Morceau de cinéma unique du grand Andreï Kontchalovski Le cercle des intimes reste une grosse production hybride, empruntant aussi bien aux ambitions outre-atlantiques qu'au réalisme socialiste propre au cinéma soviétique. Vrai-faux film de propagande nous plongeant dans les arcanes du KGB le film de Kontchalovski figure sans nul doute parmi ses réussites majeures : élégiaque, terrible et d'une beauté quasiment surnaturelle Le cercle des intimes fut tourné en 1991, soit aux dernières heures de l'Union soviétique ; il montre - jusqu'à le mon(s)trer - Staline comme il devait l'être : figure mystérieuse à la bienveillance apparente et au charisme littéralement effrayant... petit père des peuples et figure déifié, in fine.
Toutefois Kontchalovski concentre son récit sur le personnage de Sanchine ( Tom Hulce, magnifique d'expressivité et de nuances inattendues ) modeste camarade du parti tiraillé entre sa ferveur pour le Maître et sa vie familiale pour le moins chaotique. Le réalisateur reprend certains motifs mélodramatiques de ses premiers films ( on pense à La Romance des Amoureux au regard de certaines séquences ) et à l'héritage d'un chef d'oeuvre comme le Quand passent les Cigognes de Kalatozov sorti plus de trente années plus tôt.
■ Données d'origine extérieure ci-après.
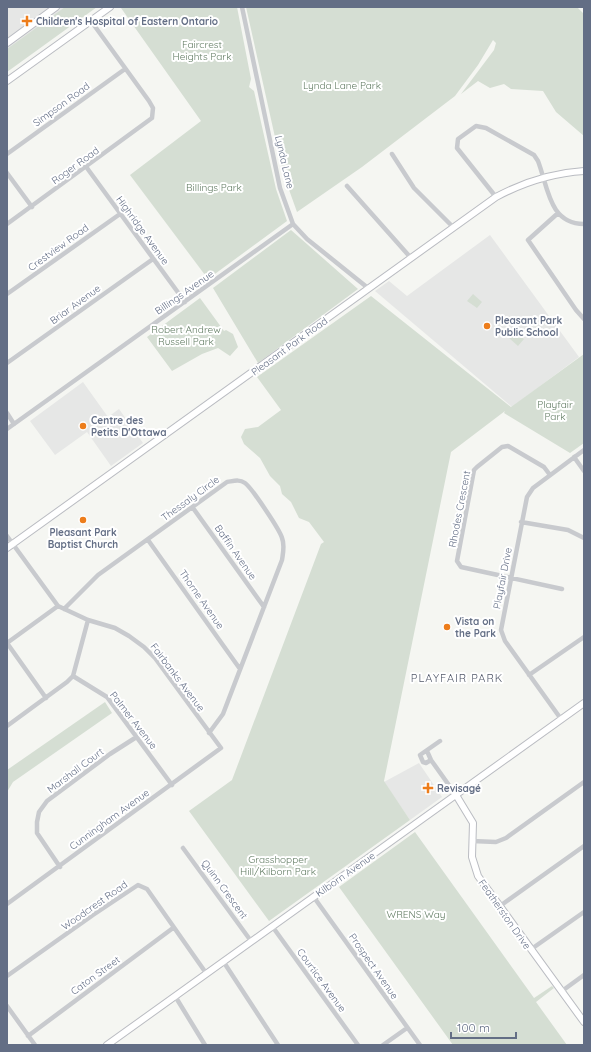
<svg xmlns="http://www.w3.org/2000/svg" width="591" height="1052" viewBox="0 0 591 1052" font-family="Quicksand,sans-serif">
	<style>
		.built { fill: #e6e7e6 }
		.green { fill: #d5ded3 }
		.lines { fill: none; stroke-linecap: round; stroke-linejoin: round }
		.secondary-casing { stroke: #babcc2; stroke-width: 8 }
		.street { stroke: #c8cace; stroke-width: 4.5 }
		.secondary { stroke: #fff; stroke-width: 6 }
		.poi-dot { fill: #ed7d1b; stroke: #fff; stroke-width: 1.5 }
		.labels { text-anchor: middle; stroke-width: 4; stroke-linejoin: round; paint-order: stroke }
		.poi-label { font-size: 10px; font-weight: bold; fill: #636e85; stroke: #fff; text-anchor: start }
		.park-label { font-size: 10px; fill: #627c63; stroke: #fff }
		.street-label { font-size: 10px; fill: #636e85; stroke: #fff }
		.neighbourhood-label { font-size: 11px; letter-spacing: 1px; fill: #52596a; stroke: #fff }
	</style>
	<rect width="100%" height="100%" fill="#f5f6f2"/>
	<path class="built" d="M7,7H66L7,50Z
		M490,235L579,357L512,407L375,291L389,281L407,296Z
		M83,382L108,417L119,409L143,443L111,466L87,432L55,455L30,421Z
		M419,763L442,797L410,820L384,782Z"/>
	<path class="green" d="M65,7H97L7,72V49Z
		M124,7H237L251,79L249,87L254,91L276,189L287,221L208,279L130,175L201,121L121,8Z
		M246,7H577L584,14V136L556,112L543,91L511,89L504,84L490,88L478,81L461,94L494,50L496,43L493,40L478,65L455,96L362,167L297,212L283,173Z
		M291,230L358,289L258,363L213,288Z
		M473,294L482,302L477,308L467,301Z
		M371,296L511,407L584,354V443L570,453L504,413L505,411L451,452L384,781L410,820L269,921L189,811L232,780L321,544L324,542L309,522L299,518L291,502L282,494L280,486L270,476L260,458L244,444L241,437L245,429L258,427L281,410L257,377Z
		M200,298L224,331L226,330L233,334L238,347L230,356L218,348L202,354L172,371L147,337Z
		M514,331L524,339L518,346L509,338Z
		M105,702L112,713L13,782L7,792V770Z
		M415,832L534,998L552,986L554,988L536,1002L567,1045H570H453L339,887Z"/>
	<g class="lines">
		<defs>
			<path id="secondary" d="M7,43L56,7
				M7,81L110,7
				M7,548L496,197C524,182 552,173 584,171
				M456,795L473,823L472,857L478,876L584,1022
				M107,1045L584,703"/>
		</defs>
		<use href="#secondary" class="secondary-casing"/>
		<path class="street" d="M242,7L280,188L293,224L307,239L368,288
			M7,154L125,69
			M392,154L414,188L453,227
			M87,168L185,302
			M7,173L32,207
			M347,186L411,258
			M496,197L457,148L458,139L476,126L486,128L534,155L538,161C548,187 549,224 584,224
			M557,214L528,240L576,310L584,319
			M7,224L152,118L153,108L149,101L91,21
			M7,294L120,214
			M7,363L153,259
			M7,413L14,424
			M7,429L293,224
			M574,457L584,471
			M550,475L544,467L508,446L502,447L477,467L474,470L457,561L461,567L562,589
			M193,508L264,607
			M521,522L568,530L584,538
			M7,536L58,606L88,620L115,628L129,636L144,647L155,658L221,748L7,904
			M148,540L240,669
			M64,609L98,575L227,482C234,481 239,479 245,483C251,487 280,530 282,538C285,545 283,553 282,560L223,714L209,733
			M7,643L46,698
			M7,643L58,606
			M529,675L584,637
			M73,676L107,697L172,785
			M561,719L505,641L501,630L527,497L533,488L584,450
			M7,726L67,682L73,676L88,620
			M427,751L431,760L456,795
			M431,760L426,763L423,762L420,755L440,741
			M472,841L496,842L506,838L584,782
			M183,848L251,941
			M60,867L37,833V822L39,812L47,801L110,754L135,738
			M313,896L420,1045
			M500,906L584,846
			M272,926L358,1045
			M530,950L584,912
			M223,961L278,1045
			M7,976L93,915L138,885L147,889L206,973
			M562,991L584,975
			M175,996L205,1045
			M7,1006L35,1045
			M28,1036L173,928
			M383,1045L407,1028"/>
		<use href="#secondary" class="secondary"/>
	</g>
	<g class="poi-dot">
		<path d="M25 15h4v4h4v4h-4v4h-4v-4h-4v-4h4z"/>
		<circle cx="487" cy="326" r="4"/>
		<circle cx="83" cy="426" r="4"/>
		<circle cx="83" cy="520" r="4"/>
		<circle cx="447" cy="627" r="4"/>
		<path d="M426 782h4v4h4v4h-4v4h-4v-4h-4v-4h4z"/>
	</g>
	<g class="labels">
		<g class="poi-label">
			<text x="36" y="25">Children's Hospital of Eastern Ontario</text>
			<text x="495" y="324">Pleasant Park<tspan x="495" dy="12">Public School</tspan></text>
			<text x="91" y="424">Centre des<tspan x="91" dy="12">Petits D'Ottawa</tspan></text>
			<text x="83" y="536" text-anchor="middle">Pleasant Park<tspan x="83" dy="12">Baptist Church</tspan></text>
			<text x="455" y="625">Vista on<tspan x="455" dy="12">the Park</tspan></text>
			<text x="437" y="792">Revisagé</text>
		</g>
		<g class="park-label">
			<text x="202" y="48">Faircrest<tspan x="202" dy="12">Heights Park</tspan></text>
			<text x="342" y="89">Lynda Lane Park</text>
			<text x="214" y="191">Billings Park</text>
			<text x="186" y="333">Robert Andrew<tspan x="186" dy="12">Russell Park</tspan></text>
			<text x="555" y="408">Playfair<tspan x="555" dy="12">Park</tspan></text>
			<text x="278" y="863">Grasshopper<tspan x="278" dy="12">Hill/Kilborn Park</tspan></text>
			<text x="416" y="918">WRENS Way</text>
		</g>
		<g class="street-label">
			<text transform="translate(61 104) rotate(-36)" y="4">Simpson Road</text>
			<text transform="translate(285 162) rotate(77)" y="4">Lynda Lane</text>
			<text transform="translate(75 165) rotate(-36)" y="4">Roger Road</text>
			<text transform="translate(143 230) rotate(54)" y="4">Highridge Avenue</text>
			<text transform="translate(58 247) rotate(-36)" y="4">Crestview Road</text>
			<text transform="translate(184 292) rotate(-35)" y="4">Billings Avenue</text>
			<text transform="translate(75 304) rotate(-36)" y="4">Briar Avenue</text>
			<text transform="translate(289 346) rotate(-36)" y="4">Pleasant Park Road</text>
			<text transform="translate(190 498) rotate(-36)" y="4">Thessaly Circle</text>
			<text transform="translate(459 509) rotate(-79)" y="4">Rhodes Crescent</text>
			<text transform="translate(236 552) rotate(55)" y="4">Baffin Avenue</text>
			<text transform="translate(502 578) rotate(-79)" y="4">Playfair Drive</text>
			<text transform="translate(202 599) rotate(55)" y="4">Thorne Avenue</text>
			<text transform="translate(178 677) rotate(53)" y="4">Fairbanks Avenue</text>
			<text transform="translate(134 720) rotate(52)" y="4">Palmer Avenue</text>
			<text transform="translate(75 770) rotate(-37)" y="4">Marshall Court</text>
			<text transform="translate(109 819) rotate(-36)" y="4">Cunningham Avenue</text>
			<text transform="translate(345 874) rotate(-35)" y="4">Kilborn Avenue</text>
			<text transform="translate(225 889) rotate(54)" y="4">Quinn Crescent</text>
			<text transform="translate(94 905) rotate(-35)" y="4">Woodcrest Road</text>
			<text transform="translate(505 914) rotate(55)" y="4">Featherston Drive</text>
			<text transform="translate(374 966) rotate(55)" y="4">Prospect Avenue</text>
			<text transform="translate(95 975) rotate(-36)" y="4">Caton Street</text>
			<text transform="translate(322 980) rotate(54)" y="4">Courtice Avenue</text>
		</g>
		<g class="neighbourhood-label">
			<text x="457" y="682">PLAYFAIR PARK</text>
		</g>
	</g>
	<rect width="591" height="1052" fill="none" stroke="#636e85" stroke-width="16"/>
	<path d="M451 1032v6h65v-6" fill="none" stroke="#636e85" stroke-width="2"/>
	<text x="457" y="1032" font-size="12" fill="#636e85" stroke="#ffffff" stroke-width="3" paint-order="stroke">100 m</text>
</svg>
Kontchalovski retranscrit la fascination de son peuple pour l'Homme d'acier avec une justesse inouïe doublée d'une puissance rarement égalée depuis, capable de reprendre tout un pan des procédés formels inhérents au cinéma de propagande pour mieux les détourner dans le même mouvement de maîtrise.
Staline vu et appréhendé de l'intérieur, donc... On peut a posteriori songer à la trilogie mortuaire des années 2000 de Sokourov ( Taurus et Moloch, principalement...) au regard de ce morceau de cinéma tour à tour solennel, emphatique et au suspense diablement effrayant. Le cercle des intimes - du haut de ses deux heures de métrage flamboyantes et pleinement efficaces - nous plonge dans la violence civilisée des grandes instances soviétiques, lésinant sur l'horreur explicite mais suggérant l'oppression avec grand talent. Une Oeuvre méconnue mais d'une puissance notoire et indiscutable : à découvrir absolument.